Panama rebuts Trump's 'canal takeover' claim as false
U.S. President Donald Trump misled the public by asserting that his administration has started "regaining" the Panama Canal, Panamanian President Jose Raul Mulino stated on Wednesday. He reaffirmed his previous assurances that the canal "is and will remain Panamanian."
"Once again, President Trump is lying. The Panama Canal is not in the process of recovery," Mulino declared on platform X.
"I reject, on behalf of Panama and all Panamanians, this new affront to the truth and to our dignity as a nation. (...) The canal is and will remain Panamanian," the president asserted.

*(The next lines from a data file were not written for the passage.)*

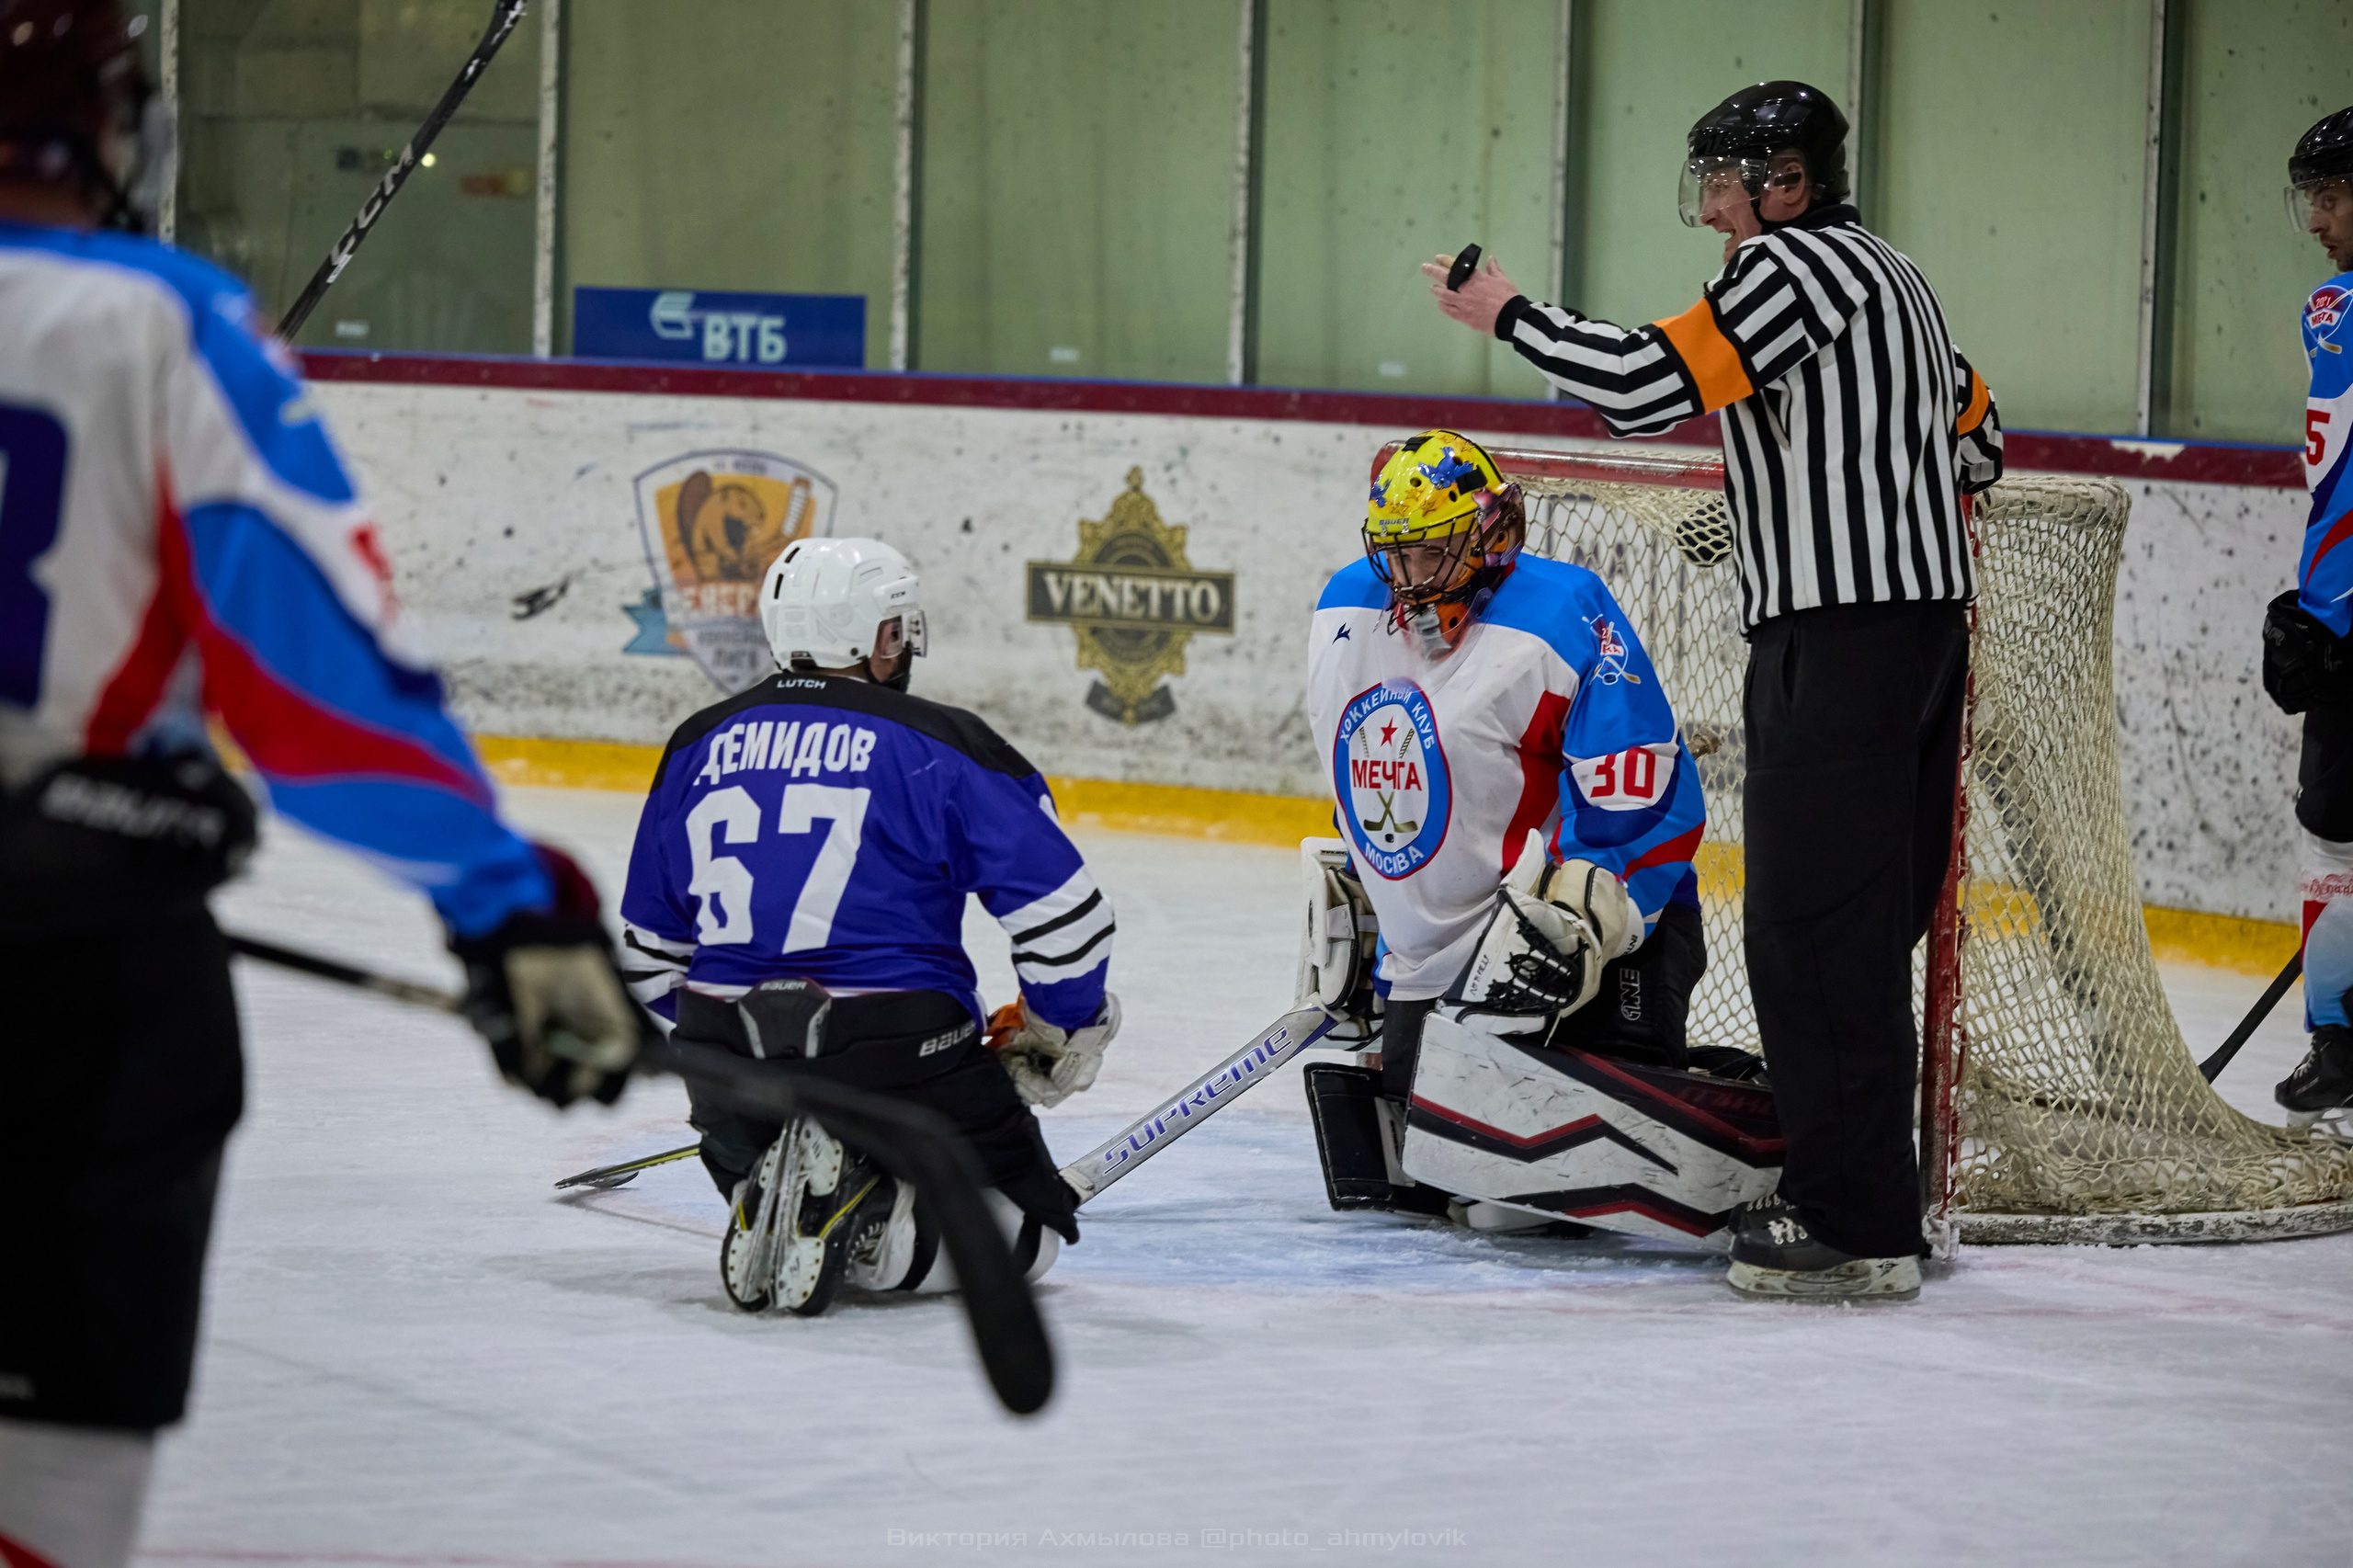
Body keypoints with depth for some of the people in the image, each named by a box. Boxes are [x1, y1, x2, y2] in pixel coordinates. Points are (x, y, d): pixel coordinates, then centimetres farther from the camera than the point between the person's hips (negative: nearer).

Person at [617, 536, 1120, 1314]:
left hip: (731, 1067, 5)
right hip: (899, 1057, -4)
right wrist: (1060, 1031, 11)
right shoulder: (940, 745, -4)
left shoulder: (698, 747, 11)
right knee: (1025, 1227, 12)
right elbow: (1062, 913, -6)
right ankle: (861, 1228, -16)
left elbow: (647, 954, 19)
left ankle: (765, 1201, -2)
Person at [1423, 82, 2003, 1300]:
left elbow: (1651, 384, -16)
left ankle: (1855, 1228, -12)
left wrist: (1509, 317, -5)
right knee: (1863, 925, 13)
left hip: (1838, 638, -10)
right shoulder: (1892, 277, 22)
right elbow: (1973, 441, 27)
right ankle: (1856, 1195, 17)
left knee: (1813, 925, -9)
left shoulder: (1796, 266, -8)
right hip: (1925, 617, 10)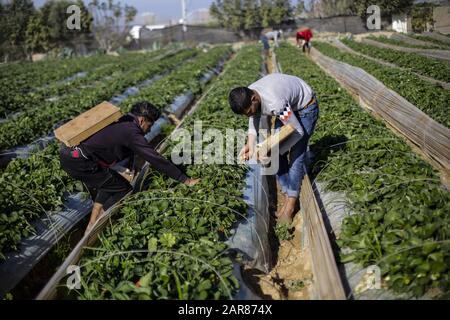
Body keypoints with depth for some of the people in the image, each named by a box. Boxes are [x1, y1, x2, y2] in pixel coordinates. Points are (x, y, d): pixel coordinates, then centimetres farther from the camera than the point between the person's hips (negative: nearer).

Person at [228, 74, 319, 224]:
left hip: (306, 107, -7)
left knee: (296, 155, -11)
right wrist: (250, 145, -23)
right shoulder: (247, 97, -19)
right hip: (289, 107, 8)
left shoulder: (275, 104, -42)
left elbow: (298, 131, -32)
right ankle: (288, 197, 10)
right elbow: (254, 123, -6)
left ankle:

Donald Trump talks about China
In Tuesday's speech before the joint houses of the U.S. Congress, Trump again suggested that China influences the management of the Panama Canal and announced the takeover of control over this waterway. To further enhance our national security, my administration will be reclaiming the Panama Canal, and we've already started doing it," he claimed.
He referred to information that the American company BlackRock has agreed to purchase a majority stake in a subsidiary of the Hong Kong conglomerate CK Hutchinson. CK Hutchinson owns the ports in Balboa and Cristobal, which are located on both sides of the Panama Canal.
In a transaction valued at £18.7 billion, the company will acquire shares in 43 ports worldwide, including the container terminal in Gdynia.
The Hutchinson company has operated terminals on both sides of the Panama Canal since 1997, but increasing tensions between the U.S. and China prompted the American administration to push for taking control of strategic port assets.
The Panama Canal is just over 80 kilometres long and is a significant trade route connecting Asia and the eastern U.S. coast. About 5 percent of the world's maritime trade passes through it. The number of such voyages was 11,240 in the last fiscal year, 20 percent less than the previous year.